◆ YOUR GOAL ◆
Every entry must come back exactly as it was written.

◆ DATA FOR THE TASK ◆
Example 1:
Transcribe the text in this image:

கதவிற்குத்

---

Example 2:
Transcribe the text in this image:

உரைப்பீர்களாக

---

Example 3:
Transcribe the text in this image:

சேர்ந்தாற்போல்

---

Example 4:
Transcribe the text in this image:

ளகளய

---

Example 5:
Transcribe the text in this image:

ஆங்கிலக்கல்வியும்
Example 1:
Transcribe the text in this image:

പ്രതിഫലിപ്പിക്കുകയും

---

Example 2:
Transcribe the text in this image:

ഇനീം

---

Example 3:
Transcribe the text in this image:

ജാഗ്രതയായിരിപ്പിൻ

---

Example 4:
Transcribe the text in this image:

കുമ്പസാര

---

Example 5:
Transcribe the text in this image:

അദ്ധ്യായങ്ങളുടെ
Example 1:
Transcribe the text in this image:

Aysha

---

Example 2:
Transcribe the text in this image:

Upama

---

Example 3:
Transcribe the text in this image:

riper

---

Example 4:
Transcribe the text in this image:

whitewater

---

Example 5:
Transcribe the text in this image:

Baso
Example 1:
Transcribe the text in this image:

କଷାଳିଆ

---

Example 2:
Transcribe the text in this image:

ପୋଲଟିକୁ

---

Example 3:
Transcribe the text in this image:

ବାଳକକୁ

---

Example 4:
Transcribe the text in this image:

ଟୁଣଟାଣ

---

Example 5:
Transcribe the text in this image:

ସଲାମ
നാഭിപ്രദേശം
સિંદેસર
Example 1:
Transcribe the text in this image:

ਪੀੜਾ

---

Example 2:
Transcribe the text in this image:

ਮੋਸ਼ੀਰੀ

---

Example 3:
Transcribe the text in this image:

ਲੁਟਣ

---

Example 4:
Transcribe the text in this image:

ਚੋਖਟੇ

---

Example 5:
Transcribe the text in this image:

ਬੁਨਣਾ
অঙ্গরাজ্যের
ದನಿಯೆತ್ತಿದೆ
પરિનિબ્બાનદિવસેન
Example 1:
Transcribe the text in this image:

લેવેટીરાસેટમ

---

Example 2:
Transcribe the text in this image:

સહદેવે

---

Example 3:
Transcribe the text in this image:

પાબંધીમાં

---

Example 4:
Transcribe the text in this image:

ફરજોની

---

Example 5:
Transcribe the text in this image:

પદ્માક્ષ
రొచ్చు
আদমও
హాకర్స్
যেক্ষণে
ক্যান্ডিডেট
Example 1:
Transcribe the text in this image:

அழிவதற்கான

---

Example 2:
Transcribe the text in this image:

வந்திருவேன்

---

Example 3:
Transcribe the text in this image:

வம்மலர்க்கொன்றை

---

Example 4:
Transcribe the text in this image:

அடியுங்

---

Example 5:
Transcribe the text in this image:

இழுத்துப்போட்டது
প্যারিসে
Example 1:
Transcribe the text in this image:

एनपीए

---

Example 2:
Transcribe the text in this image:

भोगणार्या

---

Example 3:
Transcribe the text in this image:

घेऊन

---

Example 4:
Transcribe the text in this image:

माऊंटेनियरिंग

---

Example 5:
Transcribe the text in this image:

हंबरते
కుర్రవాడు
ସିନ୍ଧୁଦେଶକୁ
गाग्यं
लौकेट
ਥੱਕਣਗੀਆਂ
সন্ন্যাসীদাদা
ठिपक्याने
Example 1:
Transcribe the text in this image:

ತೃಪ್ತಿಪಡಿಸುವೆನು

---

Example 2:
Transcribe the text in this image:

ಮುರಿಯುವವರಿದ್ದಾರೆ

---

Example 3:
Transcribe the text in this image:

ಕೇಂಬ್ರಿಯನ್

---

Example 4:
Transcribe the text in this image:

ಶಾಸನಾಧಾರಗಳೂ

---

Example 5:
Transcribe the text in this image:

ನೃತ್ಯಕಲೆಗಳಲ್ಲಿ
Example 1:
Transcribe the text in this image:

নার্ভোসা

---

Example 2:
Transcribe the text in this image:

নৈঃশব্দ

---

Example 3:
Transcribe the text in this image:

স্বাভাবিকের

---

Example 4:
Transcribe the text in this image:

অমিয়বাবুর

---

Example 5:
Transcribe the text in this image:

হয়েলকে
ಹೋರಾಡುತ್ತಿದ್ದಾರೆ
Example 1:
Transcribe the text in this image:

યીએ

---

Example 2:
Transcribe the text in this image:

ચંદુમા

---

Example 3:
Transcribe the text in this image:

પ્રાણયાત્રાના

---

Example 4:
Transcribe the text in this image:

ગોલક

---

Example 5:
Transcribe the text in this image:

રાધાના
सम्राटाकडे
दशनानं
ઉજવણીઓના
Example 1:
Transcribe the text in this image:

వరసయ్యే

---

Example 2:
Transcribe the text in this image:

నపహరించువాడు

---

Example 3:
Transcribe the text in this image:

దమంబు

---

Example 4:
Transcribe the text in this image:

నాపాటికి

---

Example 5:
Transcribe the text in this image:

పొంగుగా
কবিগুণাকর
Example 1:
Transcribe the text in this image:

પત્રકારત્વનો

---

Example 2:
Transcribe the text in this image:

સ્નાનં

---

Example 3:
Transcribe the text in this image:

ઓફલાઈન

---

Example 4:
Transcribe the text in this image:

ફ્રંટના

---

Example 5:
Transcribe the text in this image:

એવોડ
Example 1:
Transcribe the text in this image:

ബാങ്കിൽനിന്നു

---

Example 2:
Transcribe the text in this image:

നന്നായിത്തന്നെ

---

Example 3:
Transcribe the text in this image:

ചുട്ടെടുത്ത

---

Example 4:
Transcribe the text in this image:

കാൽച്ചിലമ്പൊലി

◆ ANSWER ◆
Example 1:
Transcribe the text in this image:

கதவிற்குத்

---

Example 2:
Transcribe the text in this image:

உரைப்பீர்களாக

---

Example 3:
Transcribe the text in this image:

சேர்ந்தாற்போல்

---

Example 4:
Transcribe the text in this image:

ளகளய

---

Example 5:
Transcribe the text in this image:

ஆங்கிலக்கல்வியும்
Example 1:
Transcribe the text in this image:

പ്രതിഫലിപ്പിക്കുകയും

---

Example 2:
Transcribe the text in this image:

ഇനീം

---

Example 3:
Transcribe the text in this image:

ജാഗ്രതയായിരിപ്പിൻ

---

Example 4:
Transcribe the text in this image:

കുമ്പസാര

---

Example 5:
Transcribe the text in this image:

അദ്ധ്യായങ്ങളുടെ
Example 1:
Transcribe the text in this image:

Aysha

---

Example 2:
Transcribe the text in this image:

Upama

---

Example 3:
Transcribe the text in this image:

riper

---

Example 4:
Transcribe the text in this image:

whitewater

---

Example 5:
Transcribe the text in this image:

Baso
Example 1:
Transcribe the text in this image:

କଷାଳିଆ

---

Example 2:
Transcribe the text in this image:

ପୋଲଟିକୁ

---

Example 3:
Transcribe the text in this image:

ବାଳକକୁ

---

Example 4:
Transcribe the text in this image:

ଟୁଣଟାଣ

---

Example 5:
Transcribe the text in this image:

ସଲାମ
നാഭിപ്രദേശം
સિંદેસર
Example 1:
Transcribe the text in this image:

ਪੀੜਾ

---

Example 2:
Transcribe the text in this image:

ਮੋਸ਼ੀਰੀ

---

Example 3:
Transcribe the text in this image:

ਲੁਟਣ

---

Example 4:
Transcribe the text in this image:

ਚੋਖਟੇ

---

Example 5:
Transcribe the text in this image:

ਬੁਨਣਾ
অঙ্গরাজ্যের
ದನಿಯೆತ್ತಿದೆ
પરિનિબ્બાનદિવસેન
Example 1:
Transcribe the text in this image:

લેવેટીરાસેટમ

---

Example 2:
Transcribe the text in this image:

સહદેવે

---

Example 3:
Transcribe the text in this image:

પાબંધીમાં

---

Example 4:
Transcribe the text in this image:

ફરજોની

---

Example 5:
Transcribe the text in this image:

પદ્માક્ષ
రొచ్చు
আদমও
హాకర్స్
যেক্ষণে
ক্যান্ডিডেট
Example 1:
Transcribe the text in this image:

அழிவதற்கான

---

Example 2:
Transcribe the text in this image:

வந்திருவேன்

---

Example 3:
Transcribe the text in this image:

வம்மலர்க்கொன்றை

---

Example 4:
Transcribe the text in this image:

அடியுங்

---

Example 5:
Transcribe the text in this image:

இழுத்துப்போட்டது
প্যারিসে
Example 1:
Transcribe the text in this image:

एनपीए

---

Example 2:
Transcribe the text in this image:

भोगणार्या

---

Example 3:
Transcribe the text in this image:

घेऊन

---

Example 4:
Transcribe the text in this image:

माऊंटेनियरिंग

---

Example 5:
Transcribe the text in this image:

हंबरते
కుర్రవాడు
ସିନ୍ଧୁଦେଶକୁ
गाग्यं
लौकेट
ਥੱਕਣਗੀਆਂ
সন্ন্যাসীদাদা
ठिपक्याने
Example 1:
Transcribe the text in this image:

ತೃಪ್ತಿಪಡಿಸುವೆನು

---

Example 2:
Transcribe the text in this image:

ಮುರಿಯುವವರಿದ್ದಾರೆ

---

Example 3:
Transcribe the text in this image:

ಕೇಂಬ್ರಿಯನ್

---

Example 4:
Transcribe the text in this image:

ಶಾಸನಾಧಾರಗಳೂ

---

Example 5:
Transcribe the text in this image:

ನೃತ್ಯಕಲೆಗಳಲ್ಲಿ
Example 1:
Transcribe the text in this image:

নার্ভোসা

---

Example 2:
Transcribe the text in this image:

নৈঃশব্দ

---

Example 3:
Transcribe the text in this image:

স্বাভাবিকের

---

Example 4:
Transcribe the text in this image:

অমিয়বাবুর

---

Example 5:
Transcribe the text in this image:

হয়েলকে
ಹೋರಾಡುತ್ತಿದ್ದಾರೆ
Example 1:
Transcribe the text in this image:

યીએ

---

Example 2:
Transcribe the text in this image:

ચંદુમા

---

Example 3:
Transcribe the text in this image:

પ્રાણયાત્રાના

---

Example 4:
Transcribe the text in this image:

ગોલક

---

Example 5:
Transcribe the text in this image:

રાધાના
सम्राटाकडे
दशनानं
ઉજવણીઓના
Example 1:
Transcribe the text in this image:

వరసయ్యే

---

Example 2:
Transcribe the text in this image:

నపహరించువాడు

---

Example 3:
Transcribe the text in this image:

దమంబు

---

Example 4:
Transcribe the text in this image:

నాపాటికి

---

Example 5:
Transcribe the text in this image:

పొంగుగా
কবিগুণাকর
Example 1:
Transcribe the text in this image:

પત્રકારત્વનો

---

Example 2:
Transcribe the text in this image:

સ્નાનં

---

Example 3:
Transcribe the text in this image:

ઓફલાઈન

---

Example 4:
Transcribe the text in this image:

ફ્રંટના

---

Example 5:
Transcribe the text in this image:

એવોડ
Example 1:
Transcribe the text in this image:

ബാങ്കിൽനിന്നു

---

Example 2:
Transcribe the text in this image:

നന്നായിത്തന്നെ

---

Example 3:
Transcribe the text in this image:

ചുട്ടെടുത്ത

---

Example 4:
Transcribe the text in this image:

കാൽച്ചിലമ്പൊലി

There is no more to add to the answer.